Вскоре внизу собрались причесанная Мэри-Лу, с сияющим видом сжимавшая в руках маленький ранец, прилично одетый Уолли с кислым выражением лица и Роджер, печально покорившийся судьбе.

– Почему Роджера никто не заставлял идти бренчать на фортепиано? – ворчал Уолли, когда семейство покинуло дом и двигалось по мощеной улице. – А я должен идти теперь в музыкалку! Это несправедливость и классовое неравенство!

Шедший впереди и державший за ладошку дочь герр Кляйн никак не прокомментировал возмущенную тираду сына, а Роджер, замыкавший шествие, заметил, что они оба относятся к одному социальному классу, и восклицание Уолли лишено всякого смысла.

– Что точно лишено смысла, так это тратить время на ноты и бряцканье по клавишам… – угрюмо парировал тот.

Вначале они пришли к невысокому зданию, находившемуся в том же квартале, что и их дом. Здесь располагался детский сад, куда не ходил ни один из детей четы Кляйнов, и подготовительная группа, которой старшим Кляйнам тоже удалось избежать, но Мэри-Лу была рада новому приключению. Ей нравилось заниматься чтением и арифметикой с мамой, и даже Роджер иногда читал с ней сказки вслух по очереди. В группе оказалось всего девять детей, включая Мэри-Лу. Весьма милая дама в толстых очках и длинной строгой юбке с улыбкой приняла у герра Кляйна дочь и документы, которые заранее подготовила фрау Кляйн. Учительница напомнила, что занятия только до обеда, и герр Кляйн заверил ее, что его старший сын зайдет за сестрой вовремя. Мэри-Лу весело помахала всем рукой и последовала за длинной синей юбкой.

– Все, папа, я могу теперь вернуться домой? – с облегчением спросил Роджер. Он плохо переносил громкие звуки, особенно когда они были одновременно из нескольких источников, и потому не желал следовать за остальными в музыкальную школу.
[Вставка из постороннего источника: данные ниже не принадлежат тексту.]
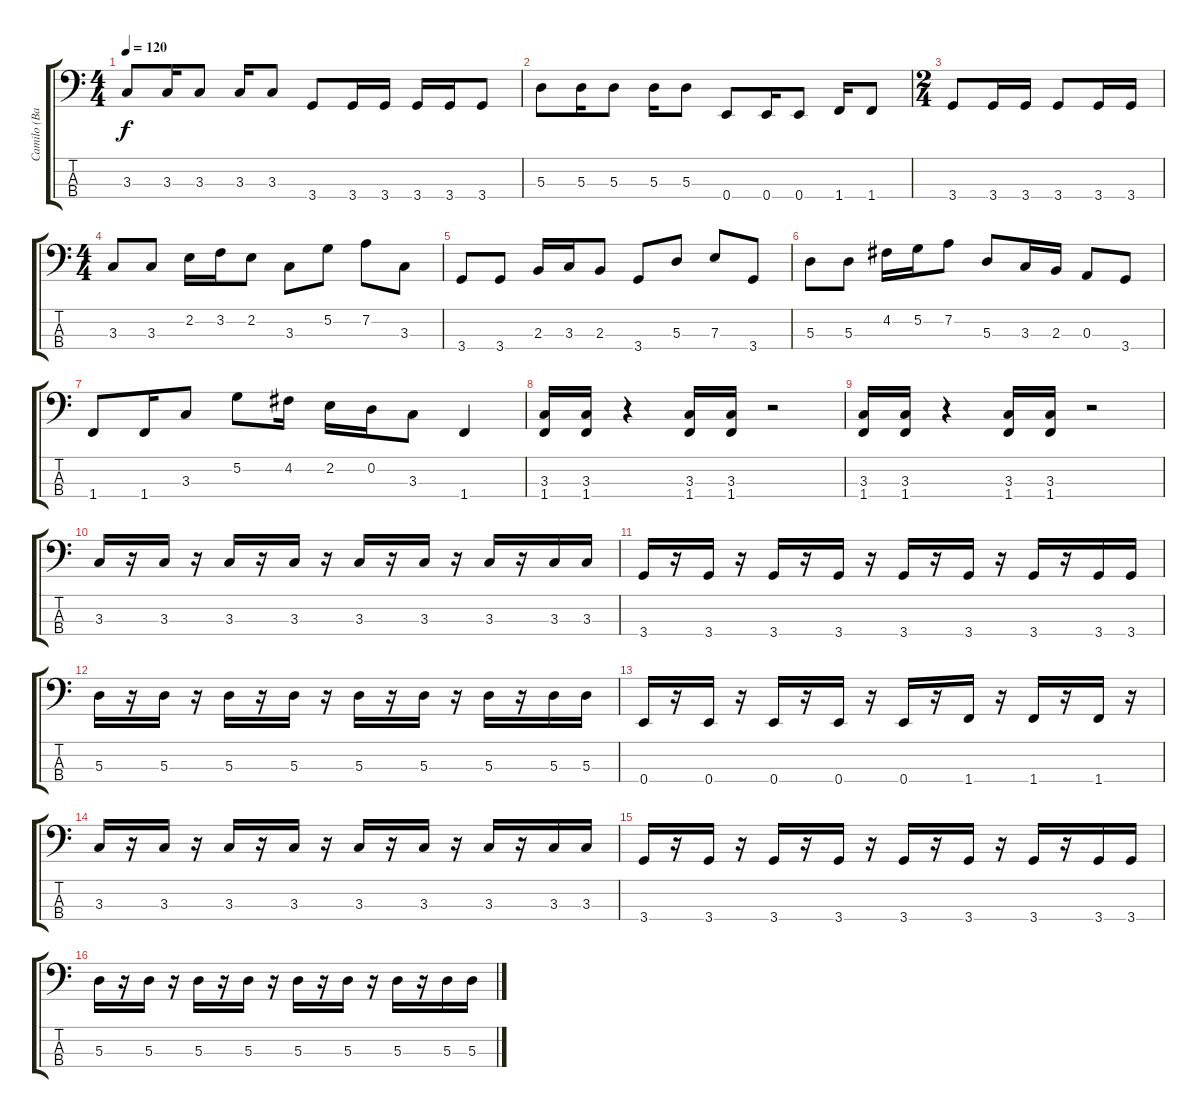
\track ("Camilo (Bass-Guitar)" "Camilo (Ba") {instrument electricbassfinger}
\staff {score tabs}
\tuning (G2 D2 A1 E1) {hide}
\ts (4 4)
\tempo 120
\clef f4
\ks c
3.3.8{dy f} 3.3.16 3.3.8 3.3.16 3.3.8 3.4.8 3.4.16 3.4.16 3.4.16 3.4.16 3.4.8 |
5.3.8 5.3.16 5.3.8 5.3.16 5.3.8 0.4.8 0.4.16 0.4.8 1.4.16 1.4.8 |
\ts (2 4)
3.4.8 3.4.16 3.4.16 3.4.8 3.4.16 3.4.16 |
\ts (4 4)
3.3.8 3.3.8 2.2.16 3.2.16 2.2.8 3.3.8 5.2.8 7.2.8 3.3.8 |
3.4.8 3.4.8 2.3.16 3.3.16 2.3.8 3.4.8 5.3.8 7.3.8 3.4.8 |
5.3.8 5.3.8 4.2.16 5.2.16 7.2.8 5.3.8 3.3.16 2.3.16 0.3.8 3.4.8 |
1.4.8 1.4.16 3.3.8 5.2.8 4.2.16 2.2.16 0.2.16 3.3.8 1.4.4 |
(3.3 1.4).16 (3.3 1.4).16 r.4 (3.3 1.4).16 (3.3 1.4).16 r.2 |
(3.3 1.4).16 (3.3 1.4).16 r.4 (3.3 1.4).16 (3.3 1.4).16 r.2 |
3.3.16 r.16 3.3.16 r.16 3.3.16 r.16 3.3.16 r.16 3.3.16 r.16 3.3.16 r.16 3.3.16 r.16 3.3.16 3.3.16 |
3.4.16 r.16 3.4.16 r.16 3.4.16 r.16 3.4.16 r.16 3.4.16 r.16 3.4.16 r.16 3.4.16 r.16 3.4.16 3.4.16 |
5.3.16 r.16 5.3.16 r.16 5.3.16 r.16 5.3.16 r.16 5.3.16 r.16 5.3.16 r.16 5.3.16 r.16 5.3.16 5.3.16 |
0.4.16 r.16 0.4.16 r.16 0.4.16 r.16 0.4.16 r.16 0.4.16 r.16 1.4.16 r.16 1.4.16 r.16 1.4.16 r.16 |
3.3.16 r.16 3.3.16 r.16 3.3.16 r.16 3.3.16 r.16 3.3.16 r.16 3.3.16 r.16 3.3.16 r.16 3.3.16 3.3.16 |
3.4.16 r.16 3.4.16 r.16 3.4.16 r.16 3.4.16 r.16 3.4.16 r.16 3.4.16 r.16 3.4.16 r.16 3.4.16 3.4.16 |
5.3.16 r.16 5.3.16 r.16 5.3.16 r.16 5.3.16 r.16 5.3.16 r.16 5.3.16 r.16 5.3.16 r.16 5.3.16 5.3.16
Зная эту особенность сына еще с ранних лет, Берта Кляйн решила отказаться от музыкального образования первенца, однако с остальными она не собиралась быстро сдаваться.
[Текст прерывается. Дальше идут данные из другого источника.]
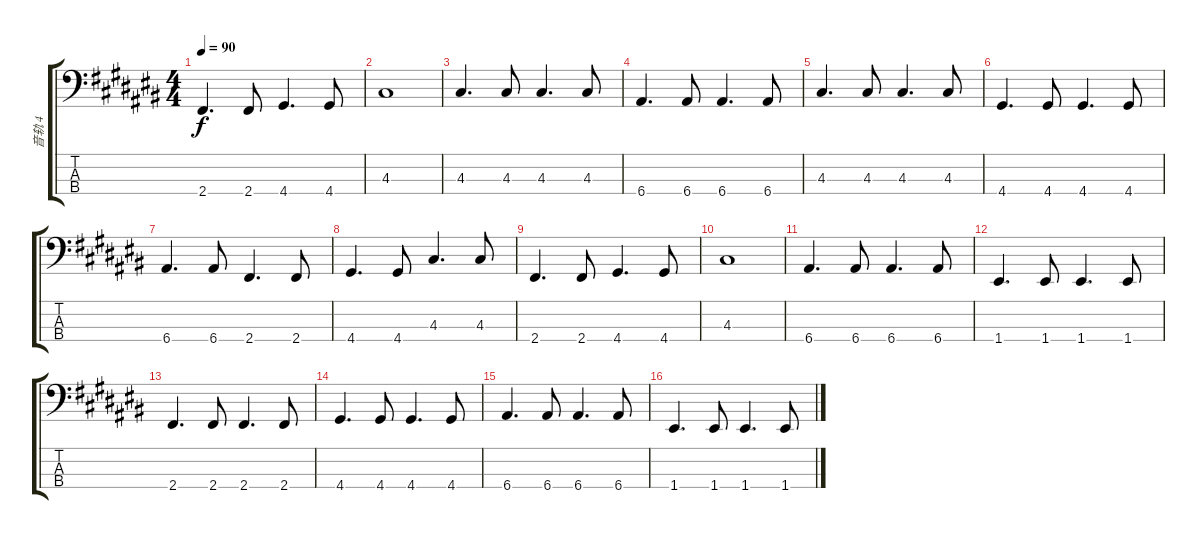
\track ("音轨 4" "音轨 4") {instrument electricbassfinger}
\staff {score tabs}
\tuning (G2 D2 A1 E1) {hide}
\ts (4 4)
\tempo 90
\clef f4
\ks c#
2.4.4{d dy f} 2.4.8 4.4.4{d} 4.4.8 |
4.3.1 |
4.3.4{d} 4.3.8 4.3.4{d} 4.3.8 |
6.4.4{d} 6.4.8 6.4.4{d} 6.4.8 |
4.3.4{d} 4.3.8 4.3.4{d} 4.3.8 |
4.4.4{d} 4.4.8 4.4.4{d} 4.4.8 |
6.4.4{d} 6.4.8 2.4.4{d} 2.4.8 |
4.4.4{d} 4.4.8 4.3.4{d} 4.3.8 |
2.4.4{d} 2.4.8 4.4.4{d} 4.4.8 |
4.3.1 |
6.4.4{d} 6.4.8 6.4.4{d} 6.4.8 |
1.4.4{d} 1.4.8 1.4.4{d} 1.4.8 |
2.4.4{d} 2.4.8 2.4.4{d} 2.4.8 |
4.4.4{d} 4.4.8 4.4.4{d} 4.4.8 |
6.4.4{d} 6.4.8 6.4.4{d} 6.4.8 |
1.4.4{d} 1.4.8 1.4.4{d} 1.4.8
– Бросаешь в такой момент, да? – презрительно хмыкнул Уолли. – И ты еще смеешь называть себя братом после этого?!

– Придешь домой, почисти к обеду картошку, – ответил отец.
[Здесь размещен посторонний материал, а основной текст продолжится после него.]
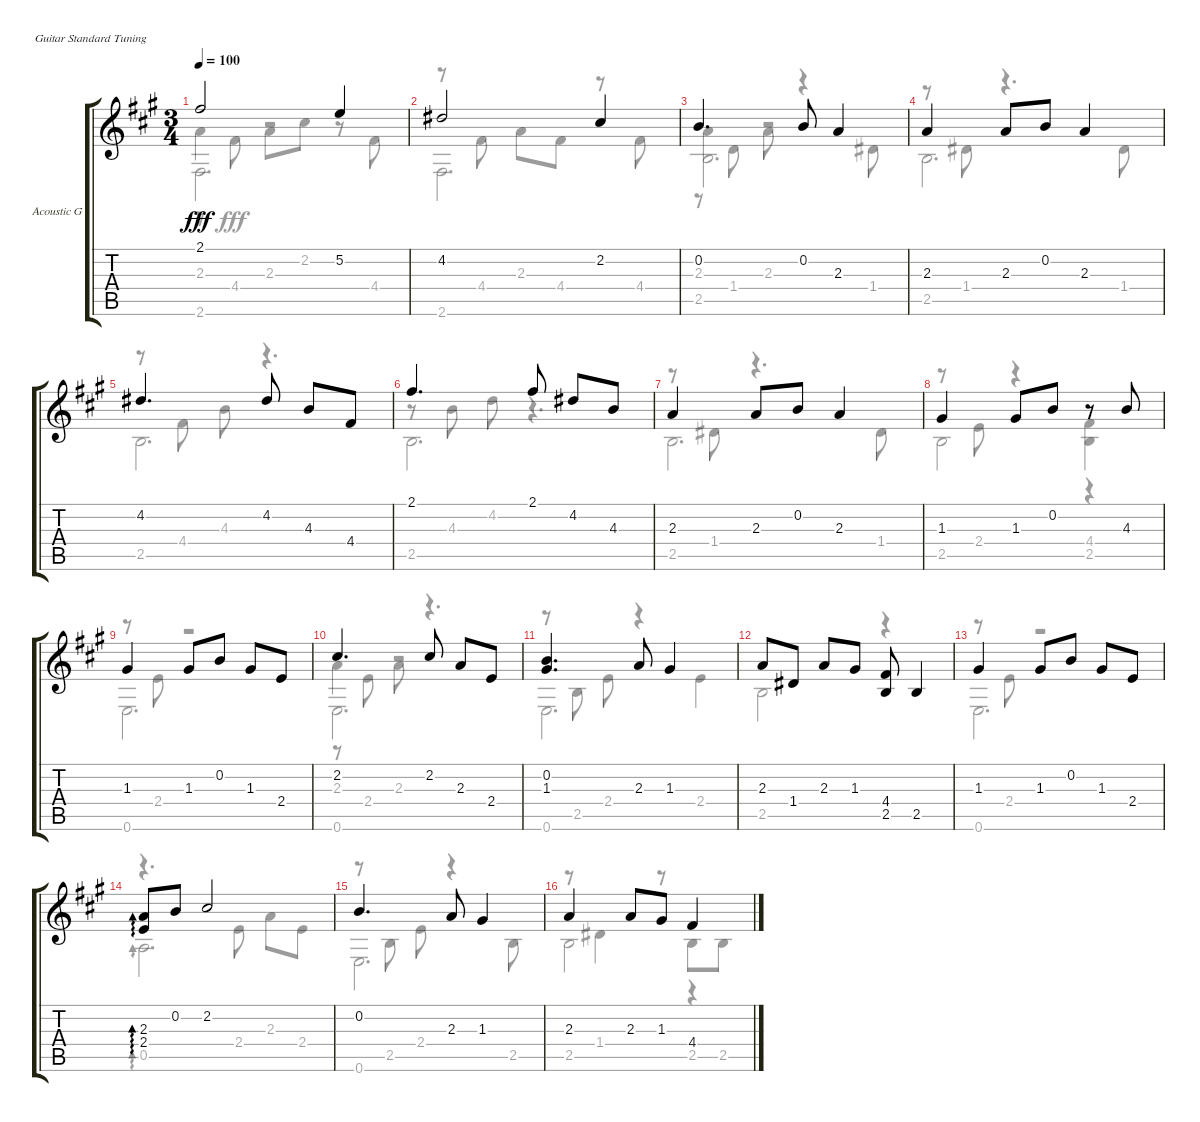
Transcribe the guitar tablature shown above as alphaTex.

\bracketExtendMode groupsimilarinstruments
\firstSystemTrackNameOrientation horizontal
\otherSystemsTrackNameOrientation horizontal
\track ("Acoustic Guitar " "Acoustic G") {instrument acousticguitarsteel}
\staff {score tabs}
\tuning (E4 B3 G3 D3 A2 E2)
\voice
\ts (3 4)
\tempo 100
\clef g2
\ks a
2.1.2{dy fff} 5.2.4 |
4.2.2 2.2.4 |
0.2.4{d} 0.2.8 2.3.4 |
2.3.4 2.3.8 0.2.8 2.3.4 |
4.2.4{d} 4.2.8 4.3.8 4.4.8 |
2.1.4{d} 2.1.8 4.2.8 4.3.8 |
2.3.4 2.3.8 0.2.8 2.3.4 |
1.3.4 1.3.8 0.2.8 r.8 4.3.8 |
1.3.4 1.3.8 0.2.8 1.3.8 2.4.8 |
2.2.4{d} 2.2.8 2.3.8 2.4.8 |
(0.2 1.3).4{d} 2.3.8 1.3.4 |
2.3.8 1.4.8 2.3.8 1.3.8 (4.4 2.5).8 2.5.4 |
1.3.4 1.3.8 0.2.8 1.3.8 2.4.8 |
(2.3 2.4).8{ad 0} 0.2.8 2.2.2 |
0.2.4{d} 2.3.8 1.3.4 |
2.3.4 2.3.8 1.3.8 4.4.4
\voice
\clef g2
\ottava regular
\simile none
\ks a
2.3.4{dy fff} 2.3.8 2.2.8 r.8 4.4.8 |
r.8 4.4.8 2.3.8 4.4.8 r.8 4.4.8 |
2.3.4 2.3.8 r.4 1.4.8 |
r.8 1.4.8 r.4{d} 1.4.8 |
r.8 4.4.8 4.3.8 r.4{d} |
r.8 4.3.8 4.2.8 r.4{d} |
r.8 1.4.8 r.4{d} 1.4.8 |
r.8 2.4.8 r.4 (4.4 2.5).4 |
r.8 2.4.8 r.2 |
2.3.4 2.3.8 r.4{d} |
r.8 2.5.8 2.4.8 r.4 2.4.4 |
2.5.2 r.4 |
r.8 2.4.8 r.2 |
r.4{d ad 0} 2.4.8 2.3.8 2.4.8 |
r.8 2.5.8 2.4.8 r.4 2.5.8 |
r.8 1.4.4 r.8 2.5.8 2.5.8
\voice
\clef g2
\ottava regular
\simile none
\ks a
r.8{dy fff} 4.4.8 r.2 |
2.6.2{d} |
r.8 1.4.8 r.2 |
2.5.2{d} |
2.5.2{d} |
2.5.2{d} |
2.5.2{d} |
2.5.2 r.4 |
0.6.2{d} |
r.8 2.4.8 r.2 |
0.6.2{d} |
|
0.6.2{d} |
0.5.2{d ad 0} |
0.6.2{d} |
2.5.2 r.4
\voice
\clef g2
\ottava regular
\simile none
\ks a
2.6.2{d dy fff} |
|
2.5.2{d} |
|
|
|
|
|
|
0.6.2{d} |
|
|
|
|
|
– Мама же все вчера приготовила и оставила в холодильнике, даже с подписями. – Роджер быстро развернулся и широкими шагами поспешил прочь.

– Вот! – поднял вверх указательный палец Уолли. – Я же говорю: предатель! А может, ну ее, эту музыкалку, а? Пойдем лучше мороженого на площади купим?

Герр Кляйн посмотрел на сына, понимая, что сейчас тоже предпочел бы зайти в открытое кафе-мороженое у ратуши, а не возиться с документами в музыкальной школе, и сказал:

– После обеда сходим все вместе.

И два Кляйна, тяжело вздохнув и поняв мысли друг друга, развернулись и зашагали в сторону здания через два переулка, из широких окон которого доносилось все разнообразие звуков струнных и духовых инструментов.

* * *

Выйдя за ограду детского сада, подальше от какофонии голосов, Роджер облегченно вздохнул, радуясь обретенной свободе. Но воспользовался он ей совсем не так, как предполагали его отец и младший брат. Вместо того чтобы повернуть к дому, Роджер проулками обошел шумную площадь перед ратушей и, пройдя еще несколько поворотов и загибов кривой улочки вверх по склону, завернул в лавку, вывеска на которой гласила: «Мебельная мастерская Баумана». Основной зал заполняли элегантные столики с витыми ножками, пузатые комоды и стулья разных пород и мастей. В дальнем конце зала располагалась дверь непосредственно в саму мастерскую, и из приоткрытой щели доносились звуки рубанка и запах свежей древесины. Постучав, Роджер услышал бодрое «уже иду!», и очень быстро перед ним возник молодой мужчина крепкой комплекции, отряхивавший такие же курчавые, как и его темные волосы, стружки с длинного холщового фартука.

– А, эт ты, Роджер, – произнес он скороговоркой, выдавая южный акцент. – Я-т думал, кто купить что пришел… – Он вытер длинным рукавом рабочей рубашки лоб. – Мало покупают в последнее время. Так чего хотел? – Улыбка у мужчины была широкая и веселая, сразу помещавшая на щетинистых щеках ямочки. Роджер давно приметил, что Франц Бауман улыбался так практически всем, и ни разу не видел его действительно в плохом расположении духа, хотя временами столяр любил пожаловаться, что продажи падают.